From: "Wendell Huffman" WHuffman@nevadaculture.org
I believe the best answer (to the question why did they build the summit tunnel rather than on an alternate line?) that can be found 151 years after the fact is in Samuel Montague’s “Report of the Chief Engineer . . .” December 1865. He wrote: “Before commencing the location of this division [Summit to the State Line] the determination of the line at the Summit was a question of the utmost importance. Although the grades upon either slope admitted of a location with a very light cutting at the Summit Pass, the survey eastward, pointed to a lower summit grade, as calculated to greatly reduce the cost of construction, and afford better alignment over the most rugged portion of the line. After a careful consideration of the matter, a tunnel of seventeen hundred feet in length was determined upon.”
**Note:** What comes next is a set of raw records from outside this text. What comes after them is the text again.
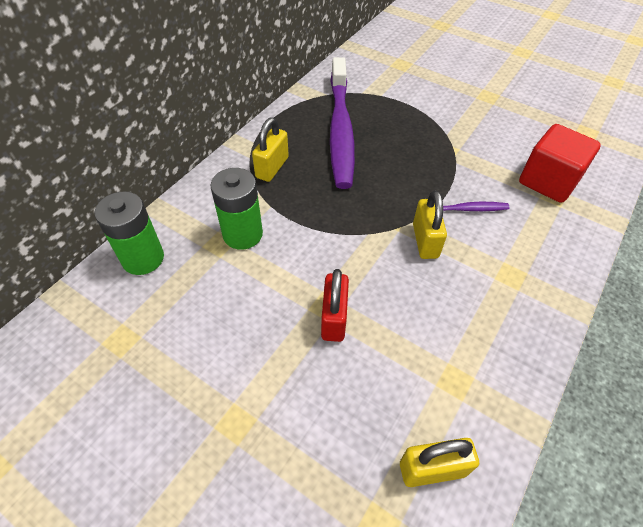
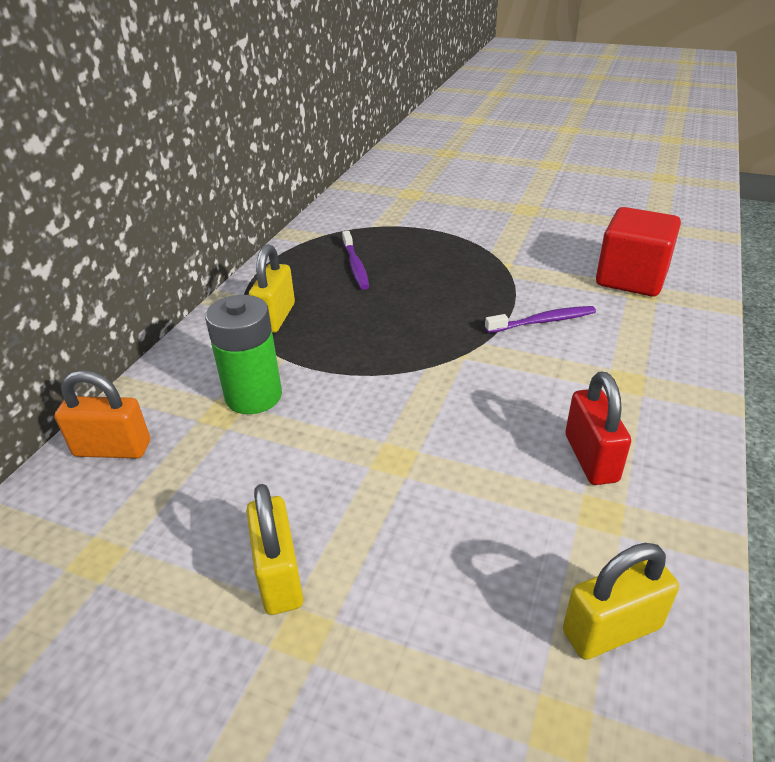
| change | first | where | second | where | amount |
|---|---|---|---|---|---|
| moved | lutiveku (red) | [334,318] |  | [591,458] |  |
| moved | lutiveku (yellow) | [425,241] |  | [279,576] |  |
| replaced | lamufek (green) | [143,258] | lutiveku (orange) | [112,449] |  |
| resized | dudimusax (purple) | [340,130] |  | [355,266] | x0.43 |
I take this to mean that, while the natural pass could be attained, the calculation of material to be removed on various alternate lines revealed that it would cost less to build the line they selected (the “as built” line) than it would have to build a grade at the necessarily higher elevation to attain the natural pass (approximately 50 feet higher). Apparently there was more rock to be removed on the higher grade in the difficult section between the summit and Strong’s ravine, than on the as-built line, including tunnel no. 6. Those guys measured the ground and did the math.
FWIW, based on Hopkins’s figure of $18/cubic yard, the summit tunnel cost $307,561.50. His figure of $1,000/day yields $346,000 for a total cost, but I suspect the daily cost varied with the number of active faces and whether or not they were working both headings and bottoms, or just one or the other, so that wasn't a constant.
As far as delaying the work, I do not think the summit tunnel made any real difference. The company did not even begin grading the roadbed above Cisco until the summer of 1867. By then the tunnels had been worked for several months. The delay in laying the railroad between Cisco and Truckee was in building the roadbed between Summit and Strong’s Ravine. As it was, that section was not opened until the late spring of 1868. Tunnel no. 6 took less than a year to build. However, even had they completed that section the previous fall, it would most likely have been abandoned to the weather over the winter of 1867-8. And, regardless, construction east of the state line was delayed for the construction of the Truckee bridges.
—Wendell
From: "Thomas Slater" tslater@placer.ca.gov
Subject: DFDLWR / Lincoln Highway Route in 1909
I am writing because I am trying to determine the extend and location, if any, of county ownership over the route of the old Lincoln Highway as it existed in 1912. You see, deeds in the area of West Towle Rd in Alta, California vary as to whether ownership extends to the center of the road or to the edge. One deed calls for the Lincoln Highway as a boundary, while others call for a wagon road. The legal descriptions of property in this area are, shall we say, deficient – some have not been updated in more than a century.
Do you have any record of the route surveyed subsequent to the 1909 bill authorizing construction of that section of the Lincoln Highway? The Lincoln Highway association posits that the route was realigned in 1913 after a landslide; I’d love to see any documents related to the route before 1913.
Thank you for any assistance you may be able to offer.